▶ **Problem requirements**:
Omitting all images, transcribe the listing word for word.

= = =

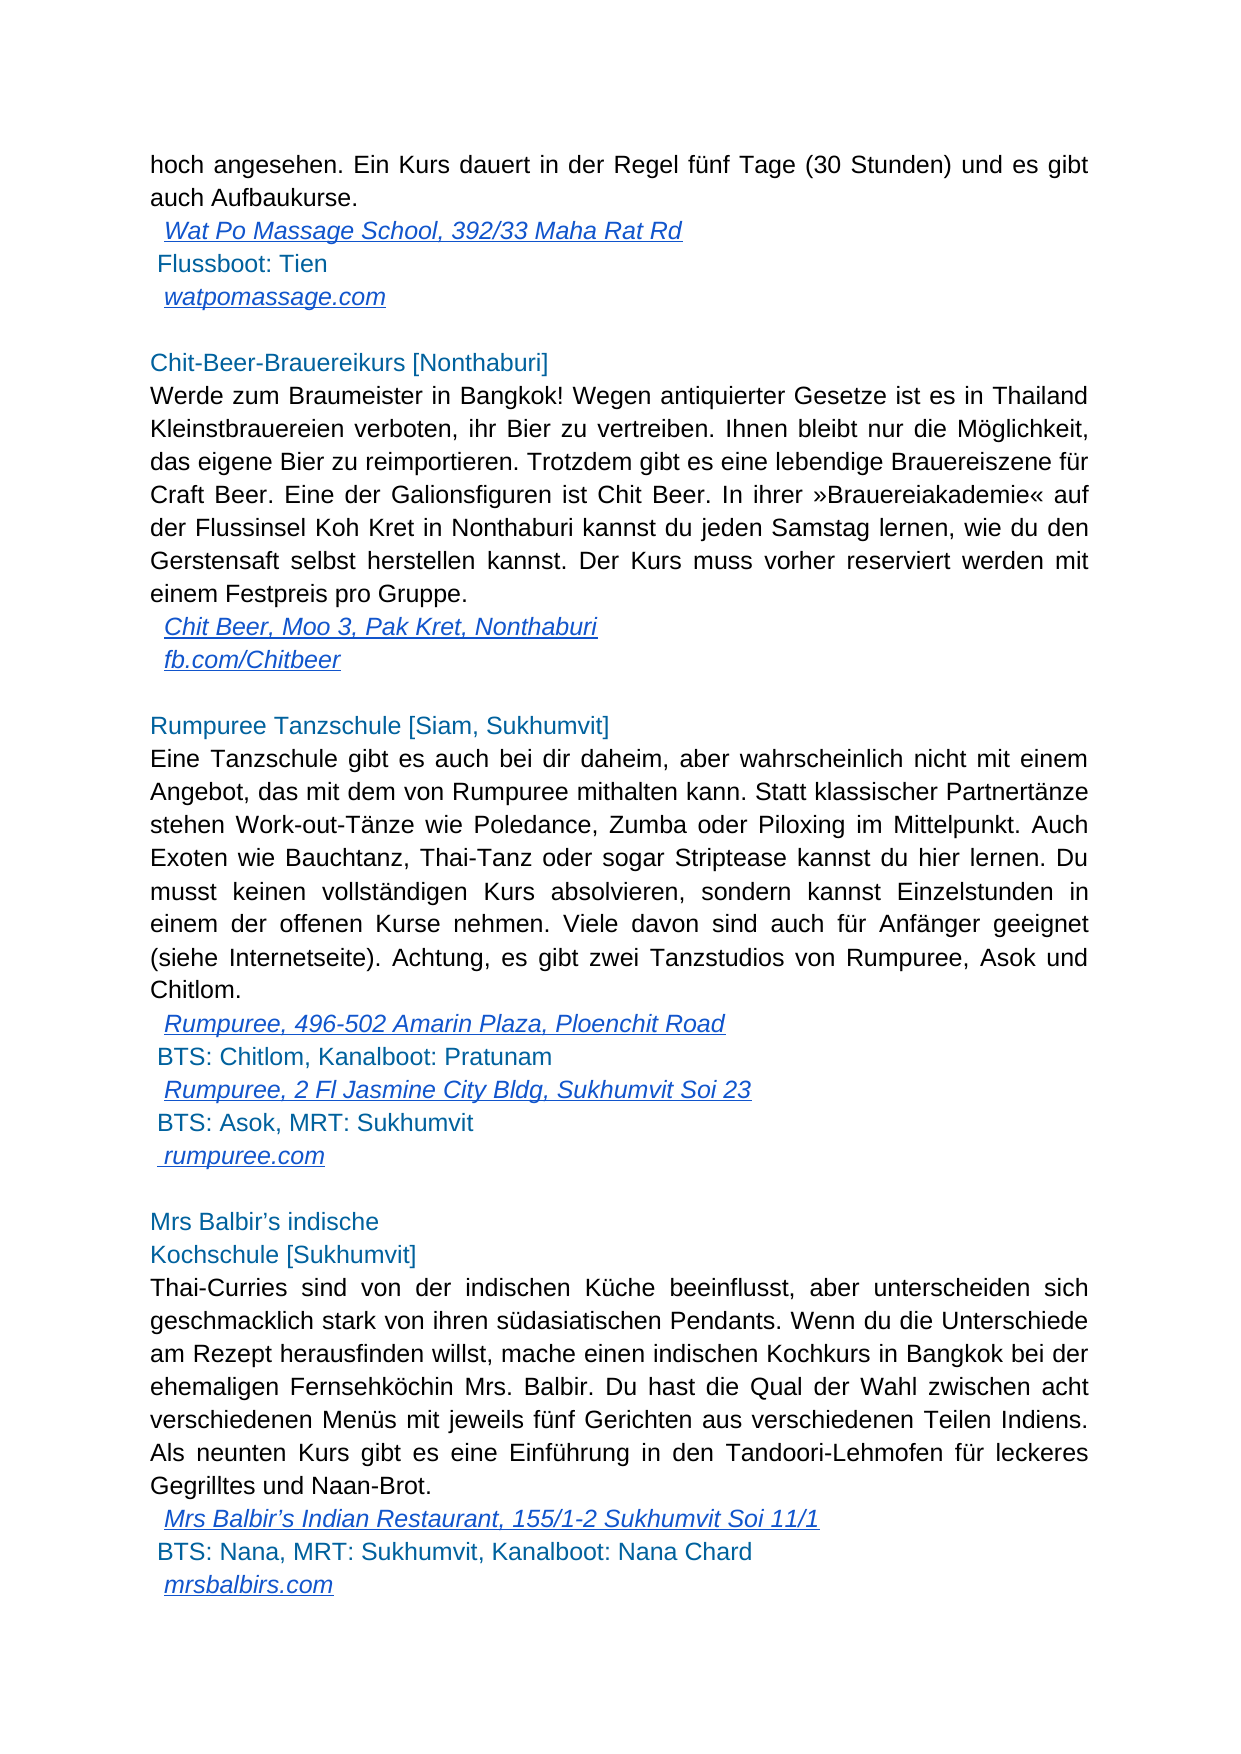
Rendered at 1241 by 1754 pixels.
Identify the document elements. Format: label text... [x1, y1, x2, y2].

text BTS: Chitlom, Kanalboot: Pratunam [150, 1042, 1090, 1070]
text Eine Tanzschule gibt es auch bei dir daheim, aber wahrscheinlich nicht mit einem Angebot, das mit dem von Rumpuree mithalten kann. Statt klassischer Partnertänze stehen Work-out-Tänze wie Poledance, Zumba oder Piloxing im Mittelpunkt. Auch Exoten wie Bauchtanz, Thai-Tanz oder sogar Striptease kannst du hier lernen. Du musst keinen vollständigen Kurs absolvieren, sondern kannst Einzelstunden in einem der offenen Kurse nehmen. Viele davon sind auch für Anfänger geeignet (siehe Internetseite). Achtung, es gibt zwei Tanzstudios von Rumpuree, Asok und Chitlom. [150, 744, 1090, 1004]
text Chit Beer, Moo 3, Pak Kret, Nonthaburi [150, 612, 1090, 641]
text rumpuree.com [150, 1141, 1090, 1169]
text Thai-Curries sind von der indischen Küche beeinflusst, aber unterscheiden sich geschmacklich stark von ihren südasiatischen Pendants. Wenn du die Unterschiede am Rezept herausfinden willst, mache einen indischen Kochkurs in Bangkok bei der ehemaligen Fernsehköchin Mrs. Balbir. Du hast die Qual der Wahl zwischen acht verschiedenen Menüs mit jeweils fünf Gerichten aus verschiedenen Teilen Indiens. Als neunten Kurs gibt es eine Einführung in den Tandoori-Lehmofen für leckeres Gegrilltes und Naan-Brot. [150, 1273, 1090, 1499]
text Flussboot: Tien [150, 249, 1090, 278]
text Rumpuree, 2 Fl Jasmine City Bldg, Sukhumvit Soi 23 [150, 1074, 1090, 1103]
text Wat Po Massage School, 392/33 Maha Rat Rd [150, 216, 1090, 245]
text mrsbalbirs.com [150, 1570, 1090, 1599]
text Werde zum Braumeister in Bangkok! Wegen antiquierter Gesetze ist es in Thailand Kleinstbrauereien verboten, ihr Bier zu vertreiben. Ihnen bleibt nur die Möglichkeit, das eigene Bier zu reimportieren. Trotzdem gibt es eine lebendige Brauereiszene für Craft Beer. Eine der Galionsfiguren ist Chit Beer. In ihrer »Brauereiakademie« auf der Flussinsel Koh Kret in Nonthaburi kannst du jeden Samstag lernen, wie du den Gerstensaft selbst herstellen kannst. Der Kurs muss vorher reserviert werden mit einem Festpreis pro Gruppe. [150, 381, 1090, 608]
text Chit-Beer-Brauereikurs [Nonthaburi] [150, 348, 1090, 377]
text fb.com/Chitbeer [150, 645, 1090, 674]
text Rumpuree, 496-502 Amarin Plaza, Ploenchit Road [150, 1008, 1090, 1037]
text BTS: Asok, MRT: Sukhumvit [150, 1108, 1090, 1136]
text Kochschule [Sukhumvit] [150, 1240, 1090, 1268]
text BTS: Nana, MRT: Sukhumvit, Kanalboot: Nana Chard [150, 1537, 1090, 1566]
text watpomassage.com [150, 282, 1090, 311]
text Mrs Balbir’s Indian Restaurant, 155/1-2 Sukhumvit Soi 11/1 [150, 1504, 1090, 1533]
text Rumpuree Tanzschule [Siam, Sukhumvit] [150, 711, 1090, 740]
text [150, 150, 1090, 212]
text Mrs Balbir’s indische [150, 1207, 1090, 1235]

= = =

▶ **Solution**:
Rendered at 1241 by 1754 pixels.
Identify the document elements. Format: label text... [x1, y1, x2, y2].

text BTS: Chitlom, Kanalboot: Pratunam [150, 1042, 1090, 1070]
text Eine Tanzschule gibt es auch bei dir daheim, aber wahrscheinlich nicht mit einem Angebot, das mit dem von Rumpuree mithalten kann. Statt klassischer Partnertänze stehen Work-out-Tänze wie Poledance, Zumba oder Piloxing im Mittelpunkt. Auch Exoten wie Bauchtanz, Thai-Tanz oder sogar Striptease kannst du hier lernen. Du musst keinen vollständigen Kurs absolvieren, sondern kannst Einzelstunden in einem der offenen Kurse nehmen. Viele davon sind auch für Anfänger geeignet (siehe Internetseite). Achtung, es gibt zwei Tanzstudios von Rumpuree, Asok und Chitlom. [150, 744, 1090, 1004]
text Chit Beer, Moo 3, Pak Kret, Nonthaburi [150, 612, 1090, 641]
text rumpuree.com [150, 1141, 1090, 1169]
text Thai-Curries sind von der indischen Küche beeinflusst, aber unterscheiden sich geschmacklich stark von ihren südasiatischen Pendants. Wenn du die Unterschiede am Rezept herausfinden willst, mache einen indischen Kochkurs in Bangkok bei der ehemaligen Fernsehköchin Mrs. Balbir. Du hast die Qual der Wahl zwischen acht verschiedenen Menüs mit jeweils fünf Gerichten aus verschiedenen Teilen Indiens. Als neunten Kurs gibt es eine Einführung in den Tandoori-Lehmofen für leckeres Gegrilltes und Naan-Brot. [150, 1273, 1090, 1499]
text Flussboot: Tien [150, 249, 1090, 278]
text Rumpuree, 2 Fl Jasmine City Bldg, Sukhumvit Soi 23 [150, 1074, 1090, 1103]
text Wat Po Massage School, 392/33 Maha Rat Rd [150, 216, 1090, 245]
text mrsbalbirs.com [150, 1570, 1090, 1599]
text Werde zum Braumeister in Bangkok! Wegen antiquierter Gesetze ist es in Thailand Kleinstbrauereien verboten, ihr Bier zu vertreiben. Ihnen bleibt nur die Möglichkeit, das eigene Bier zu reimportieren. Trotzdem gibt es eine lebendige Brauereiszene für Craft Beer. Eine der Galionsfiguren ist Chit Beer. In ihrer »Brauereiakademie« auf der Flussinsel Koh Kret in Nonthaburi kannst du jeden Samstag lernen, wie du den Gerstensaft selbst herstellen kannst. Der Kurs muss vorher reserviert werden mit einem Festpreis pro Gruppe. [150, 381, 1090, 608]
text Chit-Beer-Brauereikurs [Nonthaburi] [150, 348, 1090, 377]
text fb.com/Chitbeer [150, 645, 1090, 674]
text Rumpuree, 496-502 Amarin Plaza, Ploenchit Road [150, 1008, 1090, 1037]
text BTS: Asok, MRT: Sukhumvit [150, 1108, 1090, 1136]
text Kochschule [Sukhumvit] [150, 1240, 1090, 1268]
text BTS: Nana, MRT: Sukhumvit, Kanalboot: Nana Chard [150, 1537, 1090, 1566]
text watpomassage.com [150, 282, 1090, 311]
text Mrs Balbir’s Indian Restaurant, 155/1-2 Sukhumvit Soi 11/1 [150, 1504, 1090, 1533]
text Rumpuree Tanzschule [Siam, Sukhumvit] [150, 711, 1090, 740]
text [150, 150, 1090, 212]
text Mrs Balbir’s indische [150, 1207, 1090, 1235]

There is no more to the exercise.